Du·ty n.; pl. Duties
1. That which is due; payment. [Obs. as signifying a material thing.]
When thou receivest money for thy labor or ware, thou receivest thy duty. --Tyndale.
2. That which a person is bound by moral obligation to do, or refrain from doing; that which one ought to do; service morally obligatory.
Forgetting his duty toward God, his sovereign lord, and his country. --Hallam.
3. Hence, any assigned service or business; as, the duties of a policeman, or a soldier; to be on duty.
With records sweet of duties done. --Keble.

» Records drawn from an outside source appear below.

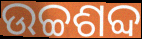
ଉଚ୍ଚଶବ୍ଦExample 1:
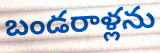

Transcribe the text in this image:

బండరాళ్లను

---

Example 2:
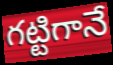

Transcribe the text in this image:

గట్టిగానే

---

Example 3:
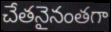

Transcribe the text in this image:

చేతనైనంతగా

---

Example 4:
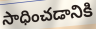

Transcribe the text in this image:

సాధించడానికి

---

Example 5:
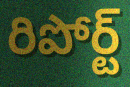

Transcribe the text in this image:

రిపోర్ట్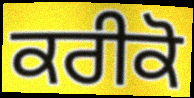
ਕਰੀਕੋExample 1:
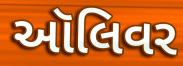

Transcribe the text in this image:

ઑલિવર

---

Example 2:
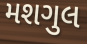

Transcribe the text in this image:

મશગુલ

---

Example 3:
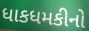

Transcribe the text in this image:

ધાકધમકીનો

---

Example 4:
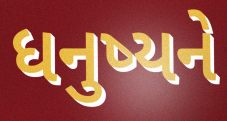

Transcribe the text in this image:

ધનુષ્યને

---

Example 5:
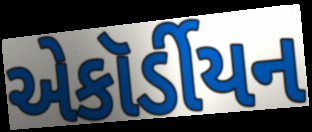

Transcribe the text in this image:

એકૉર્ડીયન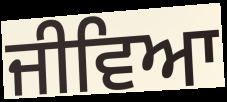
ਜੀਵਿਆ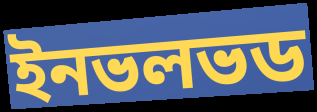
ইনভলভডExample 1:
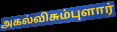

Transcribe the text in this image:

அகல்விசும்புளார்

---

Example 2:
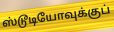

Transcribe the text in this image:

ஸ்டூடியோவுக்குப்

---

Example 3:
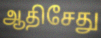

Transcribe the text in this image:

ஆதிசேது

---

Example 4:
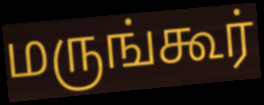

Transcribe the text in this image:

மருங்கூர்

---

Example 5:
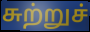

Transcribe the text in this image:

சுற்றுச்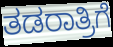
ತಡರಾತ್ರಿಗೆ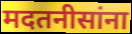
मदतनीसांनाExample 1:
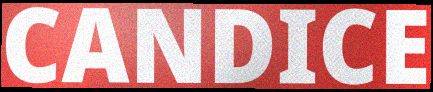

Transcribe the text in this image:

CANDICE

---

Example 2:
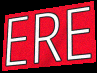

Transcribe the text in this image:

ERE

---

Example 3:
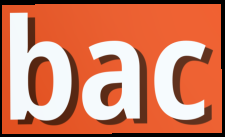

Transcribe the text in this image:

bac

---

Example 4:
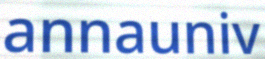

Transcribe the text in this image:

annauniv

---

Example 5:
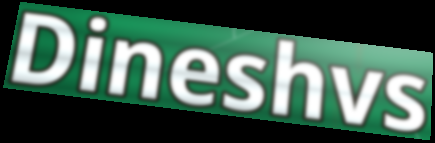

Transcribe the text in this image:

Dineshvs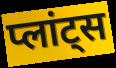
प्लांट्सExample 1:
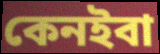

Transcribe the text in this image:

কেনইবা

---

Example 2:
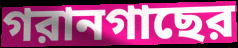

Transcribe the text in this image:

গরানগাছের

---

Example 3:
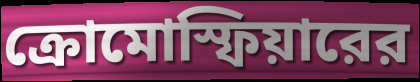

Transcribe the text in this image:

ক্রোমোস্ফিয়ারের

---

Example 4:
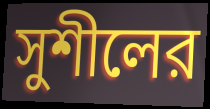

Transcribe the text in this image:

সুশীলের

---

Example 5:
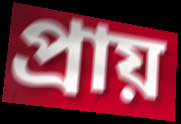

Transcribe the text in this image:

প্রায়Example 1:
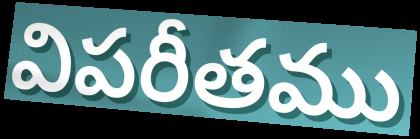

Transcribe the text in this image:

విపరీతము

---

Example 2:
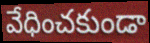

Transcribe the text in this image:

వేధించకుండా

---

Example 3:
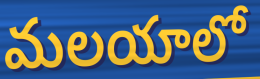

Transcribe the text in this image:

మలయాలో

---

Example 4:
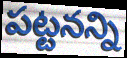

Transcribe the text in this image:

పట్టనన్ని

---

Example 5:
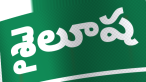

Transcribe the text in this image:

శైలూషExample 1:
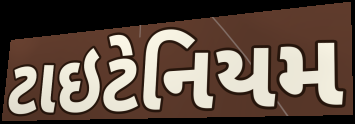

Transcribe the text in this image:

ટાઇટેનિયમ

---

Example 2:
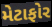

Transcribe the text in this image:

મેટાફોર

To employ him on the hardest and most imperative duty. --Hallam.
Duty is a graver term than obligation. A duty hardly exists to do trivial things; but there may be an obligation to do them. --C. J. Smith.

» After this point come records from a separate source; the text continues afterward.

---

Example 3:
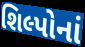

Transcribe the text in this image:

શિલ્પોનાં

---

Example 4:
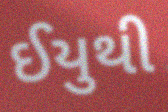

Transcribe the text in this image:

ઈયુથી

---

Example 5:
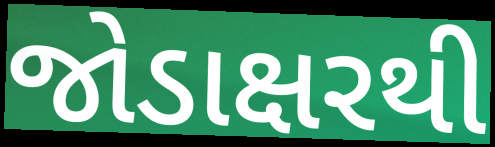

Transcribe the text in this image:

જોડાક્ષરથી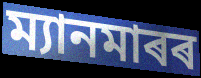
ম্যানমাৰৰ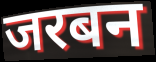
जरबन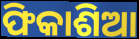
ଫିକାଶିଆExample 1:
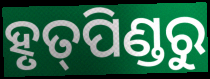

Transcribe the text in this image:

ହୃତ୍‌ପିଣ୍ଡରୁ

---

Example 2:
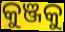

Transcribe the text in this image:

କୁଞ୍ଜକୁ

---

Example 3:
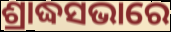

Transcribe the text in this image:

ଶ୍ରାଦ୍ଧସଭାରେ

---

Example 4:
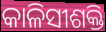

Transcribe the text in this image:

କାଳିସୀଶକ୍ତି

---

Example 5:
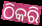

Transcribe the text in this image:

ଠିକରି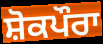
ਸ਼ੋਕਪੌਰਾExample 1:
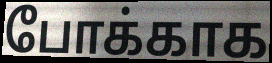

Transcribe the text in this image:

போக்காக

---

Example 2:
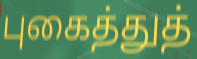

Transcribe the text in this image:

புகைத்துத்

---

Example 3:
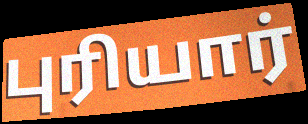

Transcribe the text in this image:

புரியார்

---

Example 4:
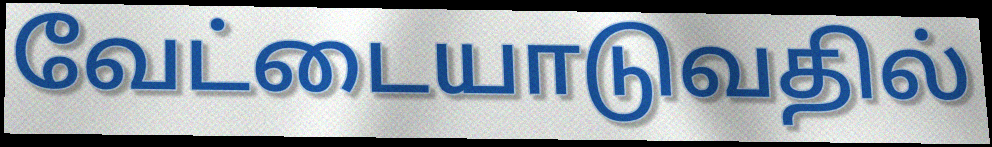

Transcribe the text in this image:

வேட்டையாடுவதில்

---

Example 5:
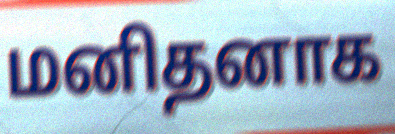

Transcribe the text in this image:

மனிதனாக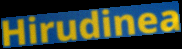
HirudineaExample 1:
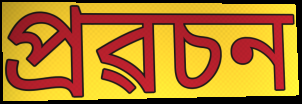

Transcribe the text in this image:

প্ৰৱচন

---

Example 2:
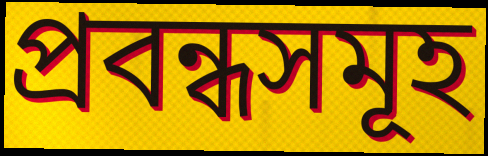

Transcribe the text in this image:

প্ৰবন্ধসমূহ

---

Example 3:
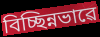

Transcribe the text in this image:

বিচ্ছিন্নভাৱে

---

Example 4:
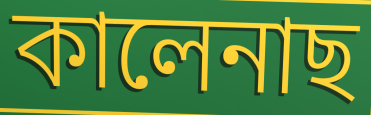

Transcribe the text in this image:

কালেনাছ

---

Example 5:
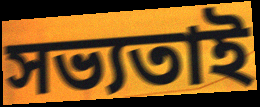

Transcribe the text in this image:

সভ্যতাই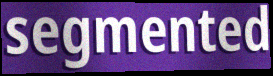
segmented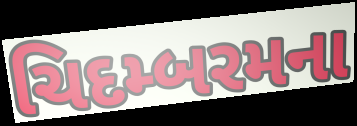
ચિદમ્બરમના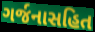
ગર્જનાસહિતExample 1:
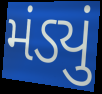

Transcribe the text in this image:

મંડ્યું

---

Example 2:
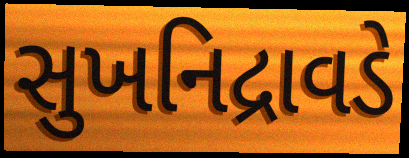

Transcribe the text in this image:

સુખનિદ્રાવડે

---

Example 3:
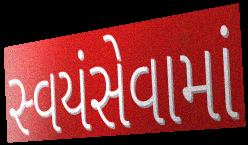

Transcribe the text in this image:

સ્વયંસેવામાં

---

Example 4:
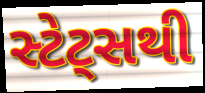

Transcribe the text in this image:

સ્ટેટ્સથી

4. Specifically, obedience or submission due to parents and superiors.
5. Respect; reverence; regard; act of respect; homage. “My duty to you.”
6. Engin. The efficiency of an engine, especially a steam pumping engine, as measured by work done by a certain quantity of fuel; usually, the number of pounds of water lifted one foot by one bushel of coal (94 lbs. old standard), or by 1 cwt. (112 lbs., England, or 100 lbs., United States).

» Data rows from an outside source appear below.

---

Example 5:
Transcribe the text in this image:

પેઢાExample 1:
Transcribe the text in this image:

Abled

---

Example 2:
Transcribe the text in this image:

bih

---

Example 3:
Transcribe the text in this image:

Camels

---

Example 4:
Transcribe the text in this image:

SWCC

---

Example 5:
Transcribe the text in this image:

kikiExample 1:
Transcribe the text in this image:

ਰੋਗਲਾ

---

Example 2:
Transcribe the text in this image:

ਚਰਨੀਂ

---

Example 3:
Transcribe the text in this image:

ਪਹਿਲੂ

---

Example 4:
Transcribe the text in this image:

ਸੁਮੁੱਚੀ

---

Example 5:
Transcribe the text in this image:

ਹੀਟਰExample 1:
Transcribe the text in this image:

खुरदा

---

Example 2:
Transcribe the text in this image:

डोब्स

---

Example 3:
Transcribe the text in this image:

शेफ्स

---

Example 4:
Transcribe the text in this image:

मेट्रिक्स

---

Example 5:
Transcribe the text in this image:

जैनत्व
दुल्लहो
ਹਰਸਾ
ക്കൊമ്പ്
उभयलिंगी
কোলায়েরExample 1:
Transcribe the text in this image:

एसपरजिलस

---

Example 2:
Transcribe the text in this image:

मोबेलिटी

7. Com. Tax, toll, impost, or customs; excise; any sum of money required by government to be paid on the importation, exportation, or consumption of goods.
Note: ☞ An impost on land or other real estate, and on the stock of farmers, is not called a duty, but a direct tax. [U.S.]
Ad valorem duty, a duty which is graded according to the cost, or market value, of the article taxed. See Ad valorem.
Specific duty, a duty of a specific sum assessed on an article without reference to its value or market.
On duty, actually engaged in the performance of one's assigned task.